The Buffalo Bills finished 6-10 in 2013. But in a conference that produced just six teams above .500 a season ago, the franchise is operating as though they're going all-in on the 2014 season.
But are the Bills making a mistake by operating as though they're on the brink of contention?
Let's analyze three of their draft weekend trades to determine how it impacts their ability to win now, and the long-term development of the franchise.
Bills Trade 2015 First-Round Pick to Browns for Sammy Watkins
The Bills made their win-now mentality known early, when they sacrificed their 2015 first-round selection for Watkins.
Watkins will step into an immediate starting role as EJ Manuel's No. 1 receiver.

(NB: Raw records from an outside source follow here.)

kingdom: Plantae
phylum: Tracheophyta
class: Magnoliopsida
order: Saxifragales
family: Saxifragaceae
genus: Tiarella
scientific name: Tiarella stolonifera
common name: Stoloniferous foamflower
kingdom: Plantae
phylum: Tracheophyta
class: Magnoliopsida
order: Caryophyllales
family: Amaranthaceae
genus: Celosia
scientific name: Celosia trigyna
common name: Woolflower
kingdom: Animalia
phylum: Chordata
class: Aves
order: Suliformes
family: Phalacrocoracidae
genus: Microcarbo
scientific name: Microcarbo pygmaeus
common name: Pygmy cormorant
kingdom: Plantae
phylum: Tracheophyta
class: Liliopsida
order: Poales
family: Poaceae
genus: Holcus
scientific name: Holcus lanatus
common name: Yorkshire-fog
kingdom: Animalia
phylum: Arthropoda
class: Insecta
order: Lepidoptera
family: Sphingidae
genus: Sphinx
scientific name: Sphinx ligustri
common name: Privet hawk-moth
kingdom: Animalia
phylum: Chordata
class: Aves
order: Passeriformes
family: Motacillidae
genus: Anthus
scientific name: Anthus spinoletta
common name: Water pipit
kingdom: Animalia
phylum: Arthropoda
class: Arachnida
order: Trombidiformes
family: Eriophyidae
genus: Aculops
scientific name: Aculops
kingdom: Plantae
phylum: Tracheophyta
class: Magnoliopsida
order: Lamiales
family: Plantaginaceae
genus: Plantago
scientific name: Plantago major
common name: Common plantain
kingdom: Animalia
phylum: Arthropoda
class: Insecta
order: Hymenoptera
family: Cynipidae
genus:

He gives the Bills a well-rounded receiving corps along with Robert Woods and the recently-acquired Mike Williams.
Doug Marrone and Nathaniel Hackett are creative offensive minds and will likely find ways to use Watkins and the electric C.J. Spiller in a variety of ways to confuse defenses.
While the trade obviously sacrifices the Bills' ability to fill holes that may emerge next year, adding a go-to target for Manuel was crucial. According to Advanced Football Analytics, the Bills didn't have a single receiver targeted on more than 20 percent of their total pass attempts.
There's certainly some value in the ability to spread the ball around, but every quarterback also needs a true No. 1 target to turn to in critical moments of the game.
Bills trade Stevie Johnson to 49ers for 2015 Conditional Draft Pick
With Watkins on board, the Bills no longer needed the services of Johnson. According to ESPN's Adam Schefter, the Bills will get either a third- or fourth-round pick in return:
Filed to ESPN: 49ers trading a conditoonal 2015 4th-round pick to Buffalo for WR Stevie Johnson, per sources. Pick can become a 3rd.— Adam Schefter (@AdamSchefter) May 9, 2014
Obviously jettisoning their top receiver from a season ago doesn't initially look like a win-now move, but it did clear some cap space and bring in a valuable pick, which led directly to the Bills' trade on the third day of the draft.
Conditional trades can get complicated, but this deal might set the record for the most possible variations. I'll just let Tim Graham of the Buffalo News explain:
Bills send 2015 conditional 4th-round pick from 49ers in Stevie Johnson deal, swap 7th-rounders this yr w/Eagles for Bryce Brown (1/2)— Tim Graham (@ByTimGraham) May 10, 2014
If conditional pick from Stevie Johnson deal becomes a 3rd-rounder, then the Bills will instead give the Eagles a 2016 4th-rounder. (2/2)— Tim Graham (@ByTimGraham) May 10, 2014
Hey, guess what! There's more to that trade! Bills' pick to Eagles can become a 3rd-rounder if Brown hits rushing incentives. I need a drink— Tim Graham (@ByTimGraham) May 10, 2014
While the conditions of the deal might make your head hurt, it basically boils down to the Bills trading Stevie Johnson for Bryce Brown.
At first glance, it sounds like an odd move to bring in a third-string running back with limited experience during his two years in Philadelphia. But this trade has both immediate and long-term value for the Bills.
The Bills led the league with 546 rushing attempts last season, and C.J. Spiller and Fred Jackson combined for 408 of those carries—more than nine other teams.
As C.J. Spiller enters his fifth year in the league, durability starts to become more of a concern with each passing year. And the 33-year-old Fred Jackson is obviously nearing the end of the road.
In the short term, Brown offers insurance behind Spiller and Jackson and will likely be used to lessen the load on the starters. In 2013, no other Bills running back had more than 35 carries (Tashard Choice), which will likely change this year with Brown in the backfield.
Brown is more than just a guy to plug in as insurance, though, as his style of play is actually a great fit for Buffalo. He's a big, physical back with impressive agility for his size. He has been a contributor in the passing game as well.
The Bills love versatile running backs, and Brown's ability to contribute in all areas of the game will make him a candidate to see his workload increased significantly in 2015 after Fred Jackson likely departs as a free agent.
It's easy to see why Bills fans may be uneasy about their approach to this draft. Parting with a first-round pick a year after finishing 6-10 is a risky proposition. And moving a fan-favorite wide receiver for a third-string running back is obviously a move that won't go over well with the casual fans.
All things considered, however, it's tough to argue that the Bills didn't get significantly better through these moves.
While it's fair to be skeptical of the decisions, the front office and coaching staff deserves credit for having a clear plan of attack and targeting players who fit their system. They executed a bold strategy, but it's a plan that deserves to be allowed to play out before passing harsh judgement.